The researchers also tested the substance’s stability in both laboratory tests and live animals, and evaluated how well the substance binds to lung cancer cells in test-tube experiments.
Finally, they combined PET and CT imaging in small animals to study how substances are distributed throughout the body.
The results showed that the NTSR1 receptor was highly expressed in H1299 lung cancer cells, as confirmed by western blot. Among the NTSR1 antagonists, a substance called CB-2PA-NT showed strong binding ability to H1299 lung cancer cells.
Imaging studies in small animals confirmed that CB-2PA-NT was extensively taken up by tumors, exhibited a clear contrast between the tumor and surrounding tissue, and persisted for a long time within the tumor.
CB-2PA-NT stood out as the most promising substance when compared to other NTSR1 antagonists and was selected for further study.

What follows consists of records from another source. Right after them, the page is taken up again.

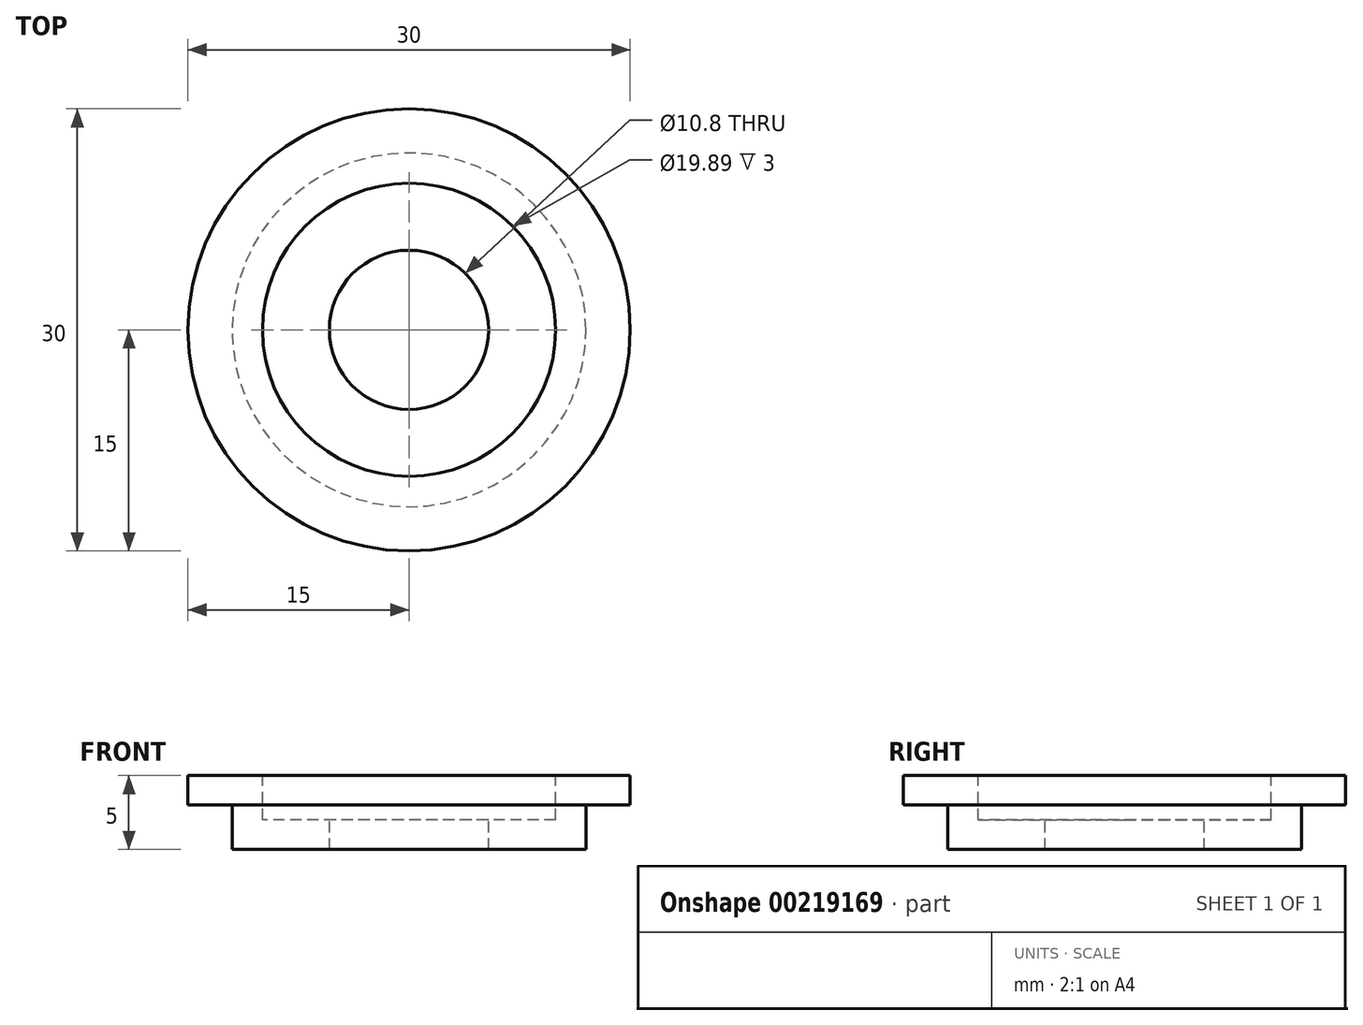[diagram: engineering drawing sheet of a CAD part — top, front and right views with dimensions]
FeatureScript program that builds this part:
annotation { "Feature Type Name" : "Feature", "Feature Type Description" : "" }
export const myFeature = defineFeature(function(context is Context, id is Id, definition is map)
    precondition{}
    {
        {
            var Q0;
            Q0=qCreatedBy(makeId("Front.planeOp"),FACE);
            var sketch = newSketch(context, id + "F0", { "sketchPlane" : qUnion([Q0])});
            skLineSegment(sketch, "E0", {"start": v(0, 19.7) * mm, "end": v(0, -25.3) * mm, "construction": true});
            skLineSegment(sketch, "E1", {"start": v(5.4, 0) * mm, "end": v(12, 0) * mm});
            skLineSegment(sketch, "E2", {"start": v(12, 0) * mm, "end": v(12, 3) * mm});
            skLineSegment(sketch, "E3", {"start": v(12, 3) * mm, "end": v(15, 3) * mm});
            skLineSegment(sketch, "E4", {"start": v(15, 3) * mm, "end": v(15, 5) * mm});
            skLineSegment(sketch, "E5", {"start": v(15, 5) * mm, "end": v(9.94, 5) * mm});
            skLineSegment(sketch, "E6", {"start": v(9.94, 5) * mm, "end": v(9.94, 2) * mm});
            skLineSegment(sketch, "E7", {"start": v(9.94, 2) * mm, "end": v(5.4, 2) * mm});
            skLineSegment(sketch, "E8", {"start": v(5.4, 2) * mm, "end": v(5.4, 0) * mm});
            skSolve(sketch);
        }
        {
            var Q0;
            Q0=makeQuery(id+"F0.imprint","IMPRINT",FACE,{"disambiguationData":[TD([[makeQuery(id+"F0.imprint","IMPRINT",EDGE,{"derivedFrom":sQuery(id+"F0.wireOp",EDGE,"E1")}),1.0]])]});
            var Q1;
            Q1=sQuery(id+"F0.wireOp",EDGE,"E0");
            revolve(context, id + "F1", {"entities" : qUnion([Q0]), "axis" : qUnion([Q1]), "revolveType" : RevolveType.FULL});
        }
    });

If this therapeutic approach is successful, it may provide an effective method to accurately detect the presence of NTSR1 in various cancer types by imaging.
This could be of value for diagnosis, patient screening, and monitoring treatment progress. In addition, it may also serve as a radioactive material for therapeutic purposes.
Dr. Tejasab Sefrawat, a Yale University resident who was not involved in the project, said: MNT “Therapeutics is a nascent field for cancer diagnosis and treatment. It holds a lot of interest and potential. [the] Development of the whole field. This study has been successfully conducted and it is encouraging to note the promising preclinical results. ”
“Although the authors have already demonstrated results in animal models, [a] It is necessary to confirm the application to humans. Due to the high inter-species variability in such studies, we should all look forward to future human studies planned by the authors. “
Dr. Tejasab Sefrawat
“This study is important because it has the potential to provide personalized care to cancer patients,” said Professor Ma.
“From a disease perspective, NTSR was found to be overexpressed in prostate cancer, especially in PSMA-negative prostate cancer tissue,” she told us.
“This suggests that NTSR1-targeted theranostics may be an approach to prostate cancer in populations where PSMA-based strategies are unacceptable. , and may also be used in many lung, colorectal, breast and pancreatic cancers.”
– Shinrui Ma
“A wide range of patients may benefit from newly developed drugs,” Ma noted.
More work is needed, and the researchers are now awaiting regulatory approval to conduct the first human imaging study with CB-2PA-NT.